Information supplied >>
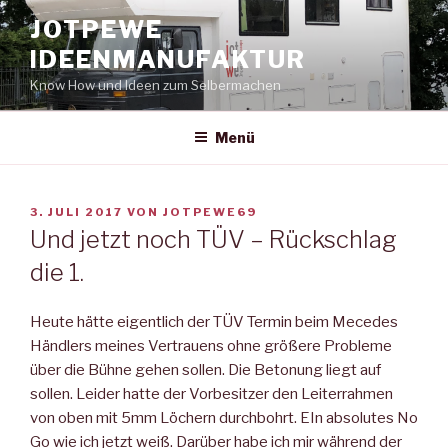
Zum
JOTPEWE
Inhalt
IDEENMANUFAKTUR
springen
Know How und Ideen zum Selbermachen
Menü
VERÖFFENTLICHT
3. JULI 2017
VON
JOTPEWE69
AM
Und jetzt noch TÜV – Rückschlag
die 1.
Heute hätte eigentlich der TÜV Termin beim Mecedes
Händlers meines Vertrauens ohne größere Probleme
über die Bühne gehen sollen. Die Betonung liegt auf
sollen. Leider hatte der Vorbesitzer den Leiterrahmen
von oben mit 5mm Löchern durchbohrt. EIn absolutes No
Go wie ich jetzt weiß. Darüber habe ich mir während der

What is needed >>
Would you repeat, exactly and with nothing added, every line from the line containing "Heute hätte eigentlich" through the last line of the records above?

Reply to the exercise >>
Heute hätte eigentlich der TÜV Termin beim Mecedes
Händlers meines Vertrauens ohne größere Probleme
über die Bühne gehen sollen. Die Betonung liegt auf
sollen. Leider hatte der Vorbesitzer den Leiterrahmen
von oben mit 5mm Löchern durchbohrt. EIn absolutes No
Go wie ich jetzt weiß. Darüber habe ich mir während der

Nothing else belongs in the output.